Christopher Cain, 1988 (États-Unis)

Young guns étonne par la lâcheté des crimes commis et la séduction de marginaux un peu vite élevés au rang de justiciers. Le Kid (Emilio Estevez) et la bande qu’il entraîne, une fois l’homme de raison abattu (Charlie Sheen), flinguent à tout va. Ils refroidissent leurs adversaires sans se préoccuper de leur éventuelle traduction en justice, à la manière de Mattie dans True grit (Coen, 2010), pour eux l’impulsion remplaçant la réflexion. En parfait adolescent, Billy est mal à l’aise avec les cadres et s’amuse plus ou moins volontairement à transgresser les règles. Si l’on pense au public touché par le film, c’est également le sens que l’on donne à la consommation d’une drogue préparée par l’Indien du groupe (Lou Diamond Phillips). Ces voyous étoilés sont des gamins, ce que soulignent encore leurs relations avec les femmes : amour maternel (Casey Siemaszko) ou amour mièvre (Kiefer Sutherland bouquet en pogne, toutes flammes dehors). Face à eux, Jack Palance fait subir ses châtiments en laissant retentir un rire sardonique…

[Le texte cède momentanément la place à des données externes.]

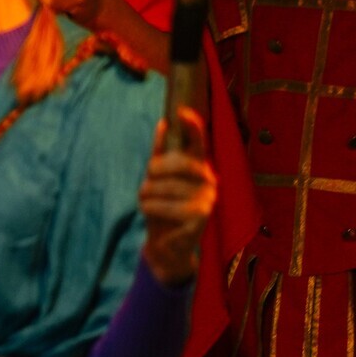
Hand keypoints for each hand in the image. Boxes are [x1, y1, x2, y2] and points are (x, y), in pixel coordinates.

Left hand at [140, 111, 213, 287]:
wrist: (166, 243)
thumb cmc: (162, 206)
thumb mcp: (158, 179)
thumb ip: (161, 153)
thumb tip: (163, 123)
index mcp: (199, 167)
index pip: (199, 143)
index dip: (193, 127)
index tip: (182, 113)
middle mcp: (209, 180)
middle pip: (177, 163)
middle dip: (154, 171)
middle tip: (146, 184)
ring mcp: (208, 199)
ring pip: (166, 187)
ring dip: (147, 195)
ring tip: (146, 202)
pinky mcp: (201, 218)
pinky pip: (166, 206)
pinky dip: (151, 208)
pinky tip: (150, 212)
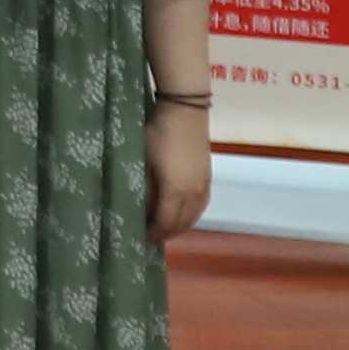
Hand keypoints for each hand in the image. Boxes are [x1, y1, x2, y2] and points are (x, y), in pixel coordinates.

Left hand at [149, 99, 215, 238]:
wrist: (184, 111)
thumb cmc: (156, 133)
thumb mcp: (142, 159)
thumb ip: (142, 187)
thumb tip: (139, 207)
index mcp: (176, 190)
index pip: (166, 222)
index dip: (155, 233)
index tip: (142, 238)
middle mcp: (194, 192)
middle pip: (182, 222)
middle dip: (168, 233)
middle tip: (152, 237)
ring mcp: (204, 184)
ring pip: (195, 215)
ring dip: (181, 225)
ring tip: (166, 228)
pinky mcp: (208, 176)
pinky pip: (201, 205)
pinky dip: (192, 214)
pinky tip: (183, 213)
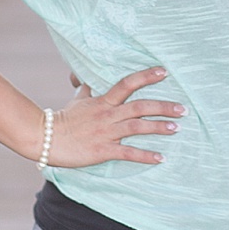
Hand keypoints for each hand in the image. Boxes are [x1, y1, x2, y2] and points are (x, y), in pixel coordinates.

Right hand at [44, 67, 184, 166]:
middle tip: (183, 109)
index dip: (146, 76)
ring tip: (177, 128)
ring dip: (158, 127)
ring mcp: (106, 132)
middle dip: (163, 107)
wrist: (44, 138)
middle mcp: (107, 114)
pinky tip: (161, 158)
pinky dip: (145, 155)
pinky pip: (127, 152)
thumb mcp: (78, 100)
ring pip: (137, 127)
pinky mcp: (102, 149)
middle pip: (139, 106)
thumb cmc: (63, 119)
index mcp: (103, 101)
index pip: (127, 83)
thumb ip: (88, 88)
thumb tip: (83, 74)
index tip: (164, 71)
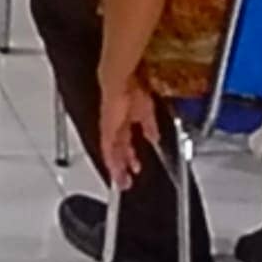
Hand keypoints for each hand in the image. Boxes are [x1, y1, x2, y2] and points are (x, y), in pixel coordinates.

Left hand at [97, 74, 164, 189]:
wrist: (120, 80)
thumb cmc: (133, 87)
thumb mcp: (147, 111)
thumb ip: (150, 126)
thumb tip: (154, 138)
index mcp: (125, 119)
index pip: (126, 142)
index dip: (130, 156)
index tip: (134, 167)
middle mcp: (115, 124)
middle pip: (117, 150)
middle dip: (122, 166)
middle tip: (125, 181)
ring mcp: (110, 127)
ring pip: (111, 152)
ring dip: (117, 167)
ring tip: (121, 180)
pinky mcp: (107, 128)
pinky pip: (107, 148)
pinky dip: (111, 160)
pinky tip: (113, 169)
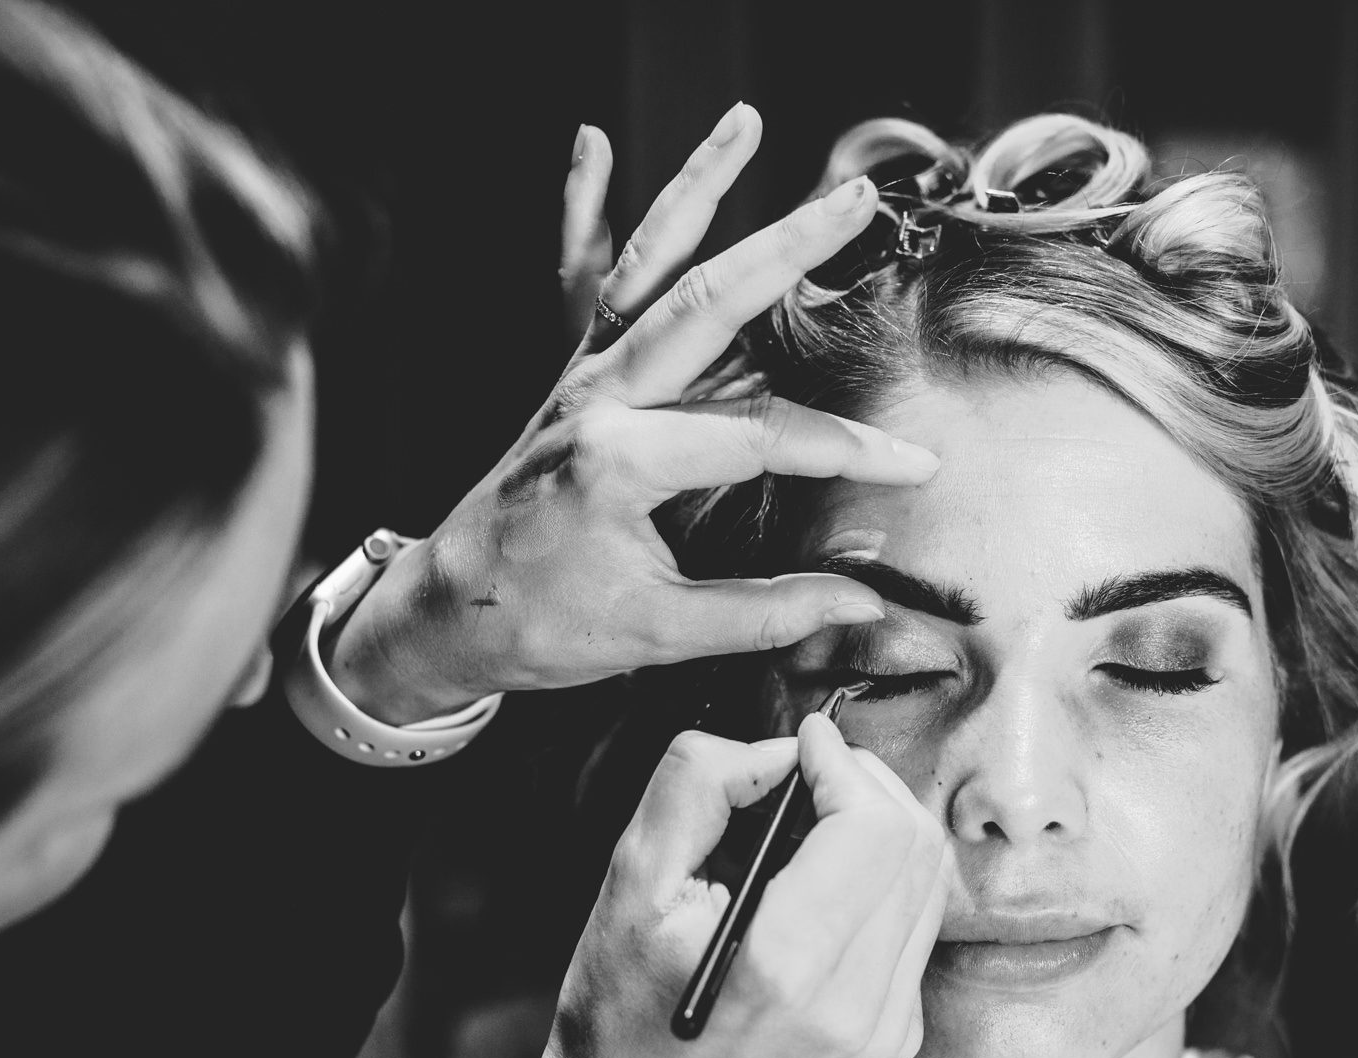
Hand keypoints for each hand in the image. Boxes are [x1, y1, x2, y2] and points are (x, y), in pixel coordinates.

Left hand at [330, 106, 938, 722]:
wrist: (446, 612)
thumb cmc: (539, 624)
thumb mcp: (658, 632)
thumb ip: (765, 612)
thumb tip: (858, 603)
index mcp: (619, 460)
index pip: (763, 434)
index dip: (848, 451)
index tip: (912, 467)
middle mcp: (596, 399)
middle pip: (708, 300)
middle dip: (789, 245)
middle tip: (855, 201)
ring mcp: (579, 376)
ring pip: (646, 265)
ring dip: (696, 188)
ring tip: (744, 124)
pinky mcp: (568, 374)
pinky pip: (578, 280)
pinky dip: (581, 210)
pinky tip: (589, 147)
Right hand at [481, 715, 950, 1057]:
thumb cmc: (618, 1013)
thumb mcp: (629, 885)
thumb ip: (698, 789)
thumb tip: (779, 751)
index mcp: (787, 968)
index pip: (874, 828)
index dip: (841, 763)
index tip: (803, 742)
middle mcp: (855, 1005)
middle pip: (915, 844)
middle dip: (864, 785)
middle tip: (803, 774)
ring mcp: (885, 1028)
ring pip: (928, 877)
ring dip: (877, 826)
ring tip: (805, 826)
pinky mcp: (895, 1035)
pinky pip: (917, 919)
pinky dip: (880, 876)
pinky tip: (819, 882)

Le rock colle aux basques du Kid puisque déjà en 1973 Peckinpah confiait les accompagnements de son Patt Garrett et Billy le Kid à Dylan. Dans Young guns, une guitare électrique et un clavier perdus en plein ouest (qui rappellent vaguement Top gun de Scott, 1985) provoquent un décalage gênant. Pour la suite en 1991 (Young guns II de Murphy), la bande originale mieux produite propose au moins de vraies compositions.

Loin des Magnificent seven (Sturges, 1961), Young guns est malheureusement un western sans éclat. La trame est à peine plus épaisse que celle sur laquelle repose le concours de Mort ou vif (Raimi, 1994). La violence se perd dans la multiplication des fusillades et dans un lyrisme maladroit (les derniers ralentis lors de l’ultime assaut). Enfin, l’exécutant Cain rajeunit davantage le public potentiel que le mythe.